Это неправда, не все было серым. Однако воспоминания о ярких днях были редкими — одно или два, — а все остальное — грязная мостовая, мокрая мостовая, ночь. Меня часто посещал образ матери. Худенькая, седые волосы, серое платье, серое лицо и амбиции: «Мой сын преуспеет!» А преуспевают ли где-нибудь? А потом — бюро, листы присутствия, политические споры с моим коллегой, их продолжение уже на улице, в серое время аперитива.
Столько мрачных, черных периодов, потому что я пил слишком много и образы стирались. То тут, то там смутный свет, полусвет в шторах сумерек. Были еще революции, гражданские войны, удар кулаком, который мне нанесли в ресторанчике. Много чего произошло. Вокруг меня. Без меня. Тем не менее это меня интересовало. Были трупы. Были революционные марши, разгневанные люди. Мертвый молодой человек на тротуаре, окруженный соседями по улице, которая так переменилась. Эти старики, эти пенсионеры, такие худые, такие немощные. Было ли все это? Впечатление такое, что нет, никогда не было. Маленький старик с белыми усами, была ли у него борода? До революции она была приятной, эта улица, со всеми ее стариками, с хромающим русским. Я его не очень любил. Прогуливаясь, я обходил квартал. Был проспект, стены заводов, и наша улица была чем-то посторонним. Мне нужно было больше гулять по ней, пользоваться возможностью. Надо было навестить друзей, коллег по бюро. Я часто собирался это сделать. Да, все ушло. Все. Нелепое сожаление, эта горечь, что шла изнутри, словно из желудка. Я столько всего видел! Карабины, поднятые кулаки, протянутые руки, всякого рода салюты. В моей жизни не хватало разнообразия, с тех пор как я поселился в этой квартире. Я много тосковал. Как она была права, Ивонна, что ушла. Ивонна или Мария… Я сам вынес ее чемоданы на тротуар, помог шоферу поставить их в багажник. Прекрасно все помню. Не такая уж и плохая у меня память. Что еще было? Что было? Был также этот школьный учитель, с седеющими волосами и черными усами.«Я воспитал себя сам, сжав зубы, я сам себя сделал, — говорил он мне, сидя за своим столом, потом добавил: — Вы ничего не достигнете, мой друг, вы вспомните мои слова, меня уже здесь не будет, но вы вспомните эти слова, вы ничего в жизни не добьетесь».
Так и произошло.
Он протягивал в мою сторону указательный палец и говорил моей матери: «Он ничего не достигнет, мадам», — говорил он безжалостно, не оставляя ей никаких иллюзий, несмотря на слезы, стоявшие у нее в глазах.

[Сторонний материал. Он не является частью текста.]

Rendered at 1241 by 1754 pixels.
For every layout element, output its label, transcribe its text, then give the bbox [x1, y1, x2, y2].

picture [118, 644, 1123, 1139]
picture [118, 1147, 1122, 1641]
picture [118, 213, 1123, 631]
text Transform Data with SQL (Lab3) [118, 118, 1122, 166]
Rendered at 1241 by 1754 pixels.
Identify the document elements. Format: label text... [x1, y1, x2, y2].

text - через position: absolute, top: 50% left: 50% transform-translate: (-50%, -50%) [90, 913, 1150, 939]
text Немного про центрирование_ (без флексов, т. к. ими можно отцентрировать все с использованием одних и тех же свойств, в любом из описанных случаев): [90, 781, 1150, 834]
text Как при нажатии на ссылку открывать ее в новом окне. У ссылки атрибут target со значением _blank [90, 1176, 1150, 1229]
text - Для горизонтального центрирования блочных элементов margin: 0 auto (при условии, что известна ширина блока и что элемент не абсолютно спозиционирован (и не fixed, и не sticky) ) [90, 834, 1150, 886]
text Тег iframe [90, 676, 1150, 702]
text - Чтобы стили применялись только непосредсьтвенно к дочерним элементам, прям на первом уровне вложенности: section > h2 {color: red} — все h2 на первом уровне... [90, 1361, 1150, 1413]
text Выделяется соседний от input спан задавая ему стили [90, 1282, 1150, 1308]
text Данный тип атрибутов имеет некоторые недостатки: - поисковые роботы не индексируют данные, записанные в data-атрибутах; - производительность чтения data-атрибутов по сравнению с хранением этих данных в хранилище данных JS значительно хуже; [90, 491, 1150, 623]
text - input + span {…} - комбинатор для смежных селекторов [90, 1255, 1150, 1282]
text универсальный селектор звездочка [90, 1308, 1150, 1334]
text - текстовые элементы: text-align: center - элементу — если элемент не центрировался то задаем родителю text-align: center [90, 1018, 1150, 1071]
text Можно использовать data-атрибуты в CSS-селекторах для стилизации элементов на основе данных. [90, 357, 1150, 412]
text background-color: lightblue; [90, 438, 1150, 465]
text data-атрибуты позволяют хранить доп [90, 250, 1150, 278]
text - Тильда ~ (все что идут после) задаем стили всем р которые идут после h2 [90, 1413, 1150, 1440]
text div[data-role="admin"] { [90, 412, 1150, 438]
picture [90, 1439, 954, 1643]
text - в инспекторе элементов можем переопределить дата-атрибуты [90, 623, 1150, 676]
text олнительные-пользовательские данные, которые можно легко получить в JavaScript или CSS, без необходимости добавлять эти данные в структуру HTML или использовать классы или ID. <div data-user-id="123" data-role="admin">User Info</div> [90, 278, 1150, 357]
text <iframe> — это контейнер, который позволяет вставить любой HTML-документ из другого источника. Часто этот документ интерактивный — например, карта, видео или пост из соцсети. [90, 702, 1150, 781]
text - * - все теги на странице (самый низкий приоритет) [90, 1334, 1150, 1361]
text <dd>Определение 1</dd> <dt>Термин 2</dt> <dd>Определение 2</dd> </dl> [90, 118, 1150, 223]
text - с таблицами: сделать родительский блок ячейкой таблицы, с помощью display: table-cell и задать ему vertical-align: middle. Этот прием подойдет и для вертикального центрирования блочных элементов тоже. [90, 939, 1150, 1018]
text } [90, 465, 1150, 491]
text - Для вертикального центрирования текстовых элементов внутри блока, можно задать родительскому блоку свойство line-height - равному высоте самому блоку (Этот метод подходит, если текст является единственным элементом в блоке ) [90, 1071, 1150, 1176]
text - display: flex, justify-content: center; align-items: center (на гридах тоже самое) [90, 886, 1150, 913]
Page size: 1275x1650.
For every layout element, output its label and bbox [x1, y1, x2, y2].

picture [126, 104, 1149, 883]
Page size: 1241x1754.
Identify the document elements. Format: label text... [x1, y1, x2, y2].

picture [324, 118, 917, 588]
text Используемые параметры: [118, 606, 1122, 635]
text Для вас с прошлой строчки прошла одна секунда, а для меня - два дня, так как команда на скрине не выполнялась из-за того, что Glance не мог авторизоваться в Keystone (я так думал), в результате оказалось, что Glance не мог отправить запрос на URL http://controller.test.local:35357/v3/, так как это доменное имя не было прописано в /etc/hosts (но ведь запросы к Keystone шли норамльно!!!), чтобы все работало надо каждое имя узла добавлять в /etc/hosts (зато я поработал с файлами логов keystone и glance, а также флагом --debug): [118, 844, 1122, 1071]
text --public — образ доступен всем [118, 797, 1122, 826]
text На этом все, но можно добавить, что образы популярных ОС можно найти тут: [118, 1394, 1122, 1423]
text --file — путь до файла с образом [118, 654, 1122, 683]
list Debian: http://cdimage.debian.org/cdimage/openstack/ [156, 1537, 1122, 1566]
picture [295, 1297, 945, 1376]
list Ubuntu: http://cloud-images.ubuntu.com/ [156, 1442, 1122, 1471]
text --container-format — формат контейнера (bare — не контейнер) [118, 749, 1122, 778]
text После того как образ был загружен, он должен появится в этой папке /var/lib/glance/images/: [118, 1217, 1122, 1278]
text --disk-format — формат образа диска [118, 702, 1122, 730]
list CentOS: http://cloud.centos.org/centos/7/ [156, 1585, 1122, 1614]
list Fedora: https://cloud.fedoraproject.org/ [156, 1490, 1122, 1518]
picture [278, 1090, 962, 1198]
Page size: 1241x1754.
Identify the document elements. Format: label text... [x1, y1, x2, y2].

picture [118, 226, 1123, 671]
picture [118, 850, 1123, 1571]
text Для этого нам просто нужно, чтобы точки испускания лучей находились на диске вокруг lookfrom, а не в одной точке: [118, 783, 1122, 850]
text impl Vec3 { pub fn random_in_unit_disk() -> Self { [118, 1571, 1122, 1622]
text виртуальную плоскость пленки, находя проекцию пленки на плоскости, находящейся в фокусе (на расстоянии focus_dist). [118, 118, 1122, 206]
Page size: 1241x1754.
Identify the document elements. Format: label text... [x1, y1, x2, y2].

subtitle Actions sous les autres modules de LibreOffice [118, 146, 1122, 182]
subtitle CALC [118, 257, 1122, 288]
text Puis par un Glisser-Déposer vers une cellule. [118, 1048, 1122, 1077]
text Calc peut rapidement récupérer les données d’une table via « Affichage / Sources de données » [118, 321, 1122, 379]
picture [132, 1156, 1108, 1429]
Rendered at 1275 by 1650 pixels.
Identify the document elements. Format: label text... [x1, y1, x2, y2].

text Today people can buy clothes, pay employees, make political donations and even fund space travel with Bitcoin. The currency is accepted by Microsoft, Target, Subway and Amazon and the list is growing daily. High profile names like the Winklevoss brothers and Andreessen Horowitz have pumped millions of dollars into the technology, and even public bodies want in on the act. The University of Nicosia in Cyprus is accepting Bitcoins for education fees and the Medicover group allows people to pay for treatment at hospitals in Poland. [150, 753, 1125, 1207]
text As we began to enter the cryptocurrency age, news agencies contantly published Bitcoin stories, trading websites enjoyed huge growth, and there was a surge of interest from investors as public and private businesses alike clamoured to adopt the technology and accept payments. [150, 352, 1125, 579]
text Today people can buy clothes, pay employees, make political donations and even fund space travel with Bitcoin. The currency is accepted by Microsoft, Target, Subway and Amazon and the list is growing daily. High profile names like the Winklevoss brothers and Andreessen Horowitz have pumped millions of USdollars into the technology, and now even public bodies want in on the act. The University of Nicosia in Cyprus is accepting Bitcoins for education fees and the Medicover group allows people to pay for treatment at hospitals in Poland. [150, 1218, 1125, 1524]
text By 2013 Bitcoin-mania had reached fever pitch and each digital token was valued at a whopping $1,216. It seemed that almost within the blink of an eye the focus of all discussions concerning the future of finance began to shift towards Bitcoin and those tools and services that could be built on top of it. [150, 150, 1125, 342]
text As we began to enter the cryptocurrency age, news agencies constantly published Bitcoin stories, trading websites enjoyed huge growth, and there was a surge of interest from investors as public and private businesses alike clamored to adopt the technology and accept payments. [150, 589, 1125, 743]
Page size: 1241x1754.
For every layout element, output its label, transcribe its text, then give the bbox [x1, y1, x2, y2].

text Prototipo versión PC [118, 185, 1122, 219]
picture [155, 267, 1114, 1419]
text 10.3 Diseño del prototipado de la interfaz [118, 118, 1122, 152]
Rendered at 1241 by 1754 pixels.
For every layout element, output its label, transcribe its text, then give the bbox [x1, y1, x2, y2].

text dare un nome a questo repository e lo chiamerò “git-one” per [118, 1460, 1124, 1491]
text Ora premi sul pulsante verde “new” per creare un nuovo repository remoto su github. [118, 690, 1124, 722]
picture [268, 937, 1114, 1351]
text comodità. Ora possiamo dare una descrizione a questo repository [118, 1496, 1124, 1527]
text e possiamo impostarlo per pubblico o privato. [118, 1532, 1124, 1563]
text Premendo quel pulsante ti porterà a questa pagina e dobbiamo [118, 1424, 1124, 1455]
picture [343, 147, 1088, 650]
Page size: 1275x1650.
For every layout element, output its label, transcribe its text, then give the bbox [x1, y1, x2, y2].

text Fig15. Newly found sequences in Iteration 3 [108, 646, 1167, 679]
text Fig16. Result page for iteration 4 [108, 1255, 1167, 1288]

Особенно сильно угнетало меня чувство упущенного. В сущности, все сложилось бы красиво, если бы я умел наполнять каждое мгновение каким-то смыслом. У меня же жизнь катилась по воле волн. А теперь все уже было кончено. Но эти воспоминания, эти картины, прокручивающиеся в кадрах моей памяти! Картины, немного путаные, немного туманные — столько всего забылось. Эти забытые фрагменты были словно черные пятна, закрывавшие образы. Это вечное чувство упущенных возможностей. Что я упустил? Что утратил? Чего мне не хватало? Я хотел бы ЗНАТЬ. Вот чего мне не хватало. Не хватало знания. Я был невежествен, но не настолько, чтобы этого не понимать. А знают ли что-нибудь ученые? И хватает ли им этого знания? Может быть, деревья знают больше? Животные многое знают. Я не сделал ни единого усилия, чтобы узнать, потому что чувствовал, что это невозможно. Из-за этого я был неутешен. Возможно, когда-нибудь все узнают. Другие узнают все. Эта усталость, которая все время давит на меня своей тяжестью. Усталость немощи. Да, есть миллиарды и миллиарды людей. Миллиарды живущих — и всеобщая тревога. Каждый, как Атлант, нес на себе всю тяжесть мира, каждый был одинок, удручен бременем непознанного, непознаваемого. Этим я и утешался — тем, что самый великий ученый был таким же незнающим, как и я, и отдавал себе в этом отчет. Но так ли это?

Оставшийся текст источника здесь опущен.